Aku heran dengan semua pertanyaan bosku tentang kegiatan
rumah tanggaku. Dan sampai beberapa minggu sesudahnya, ia lebih sering bertanya
bagaimana aku melakukan kewajiban rohani terhadap istriku daripada hasil
kerjaku.
Aku makin tidak konsentrasi berkat ulasan bosku. Awalnya
kupikir ia sedang ada masalah dalam rumah tangganya dan sedang butuh inspirasi
dari pengantin baru. Namun saat aku mencecar Yuni, kudapati bahwa rumah
tangganya baik-baik saja dan sedang mengurus visa perjalanan ke Eropa
sekeluarga.
Suatu pagi bosku datang lebih pagi dari aku, bahkan lebih
pagi dari Yuni yang biasa datang paling pagi di kantorku.
“Emil”
Aduh,kena omelan tajam lagi pikirku.
“Ya bos”
“Kesini sebentar”
“Ya bos”
Aku memasuki ruangan bosku sembari menunduk.

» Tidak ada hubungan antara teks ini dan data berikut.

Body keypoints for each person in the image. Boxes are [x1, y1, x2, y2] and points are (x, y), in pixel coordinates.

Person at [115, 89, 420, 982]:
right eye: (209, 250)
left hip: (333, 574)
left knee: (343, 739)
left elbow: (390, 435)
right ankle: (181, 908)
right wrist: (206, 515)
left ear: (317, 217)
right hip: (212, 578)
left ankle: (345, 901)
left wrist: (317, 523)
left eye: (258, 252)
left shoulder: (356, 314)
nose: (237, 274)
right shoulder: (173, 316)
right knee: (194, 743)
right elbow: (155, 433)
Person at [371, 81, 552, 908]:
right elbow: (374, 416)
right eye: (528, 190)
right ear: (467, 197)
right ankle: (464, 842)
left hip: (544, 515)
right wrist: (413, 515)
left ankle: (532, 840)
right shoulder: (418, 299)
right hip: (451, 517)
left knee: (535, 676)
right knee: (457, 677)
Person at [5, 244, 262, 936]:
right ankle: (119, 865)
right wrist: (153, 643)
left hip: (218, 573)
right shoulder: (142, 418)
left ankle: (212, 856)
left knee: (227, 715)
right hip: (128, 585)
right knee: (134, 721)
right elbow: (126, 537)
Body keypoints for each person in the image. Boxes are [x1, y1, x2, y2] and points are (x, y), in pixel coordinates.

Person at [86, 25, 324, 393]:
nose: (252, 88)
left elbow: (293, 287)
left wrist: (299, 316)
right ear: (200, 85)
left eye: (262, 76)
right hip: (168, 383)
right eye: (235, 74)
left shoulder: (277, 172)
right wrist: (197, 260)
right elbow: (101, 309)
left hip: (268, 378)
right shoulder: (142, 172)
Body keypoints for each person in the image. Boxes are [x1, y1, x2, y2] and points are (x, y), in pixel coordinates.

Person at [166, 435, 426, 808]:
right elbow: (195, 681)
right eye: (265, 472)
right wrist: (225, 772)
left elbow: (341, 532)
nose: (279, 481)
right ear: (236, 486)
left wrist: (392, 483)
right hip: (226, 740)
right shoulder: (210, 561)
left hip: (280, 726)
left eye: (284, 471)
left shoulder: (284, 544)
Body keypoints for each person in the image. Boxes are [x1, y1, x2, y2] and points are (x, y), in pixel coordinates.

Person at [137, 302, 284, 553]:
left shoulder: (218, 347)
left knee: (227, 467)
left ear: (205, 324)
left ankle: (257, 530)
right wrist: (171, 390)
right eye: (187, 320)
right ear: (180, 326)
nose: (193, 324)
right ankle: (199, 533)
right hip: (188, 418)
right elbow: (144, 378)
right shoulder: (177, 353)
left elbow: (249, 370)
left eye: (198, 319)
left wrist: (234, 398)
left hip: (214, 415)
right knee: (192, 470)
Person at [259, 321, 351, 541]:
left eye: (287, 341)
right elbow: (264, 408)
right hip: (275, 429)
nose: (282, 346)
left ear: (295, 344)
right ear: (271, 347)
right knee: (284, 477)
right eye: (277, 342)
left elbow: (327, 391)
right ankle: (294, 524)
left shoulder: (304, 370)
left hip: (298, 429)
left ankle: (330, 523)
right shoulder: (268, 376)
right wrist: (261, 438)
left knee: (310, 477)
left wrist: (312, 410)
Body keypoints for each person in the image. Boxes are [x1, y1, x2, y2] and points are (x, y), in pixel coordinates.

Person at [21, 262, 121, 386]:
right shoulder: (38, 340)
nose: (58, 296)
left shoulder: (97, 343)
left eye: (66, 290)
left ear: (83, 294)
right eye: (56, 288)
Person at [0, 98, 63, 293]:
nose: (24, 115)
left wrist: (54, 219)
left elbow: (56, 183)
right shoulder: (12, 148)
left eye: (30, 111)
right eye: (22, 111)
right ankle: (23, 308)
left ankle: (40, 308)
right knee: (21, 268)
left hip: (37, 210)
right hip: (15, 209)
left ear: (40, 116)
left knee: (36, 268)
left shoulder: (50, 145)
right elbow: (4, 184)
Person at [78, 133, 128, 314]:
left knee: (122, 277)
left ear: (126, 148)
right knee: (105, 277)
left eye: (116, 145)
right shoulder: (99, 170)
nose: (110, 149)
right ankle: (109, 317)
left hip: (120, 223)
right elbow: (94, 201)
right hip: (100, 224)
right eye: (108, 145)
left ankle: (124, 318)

Segan karena
mungkin aku melakukan kesalahan kesekian kali dan menyiapkan mental untuk
menerima semprotan paginya.
“Kalau yang model begini kamu suka ga?”
Aku mendongak dan mulutku menganga. Mataku tertumbuk pada
tubuh bosku yang hanya terbalut lingerie hitam minimal yang amat seksi.
Mendadak semua omelan setiap hari dari bosku mendapatkan alasannya.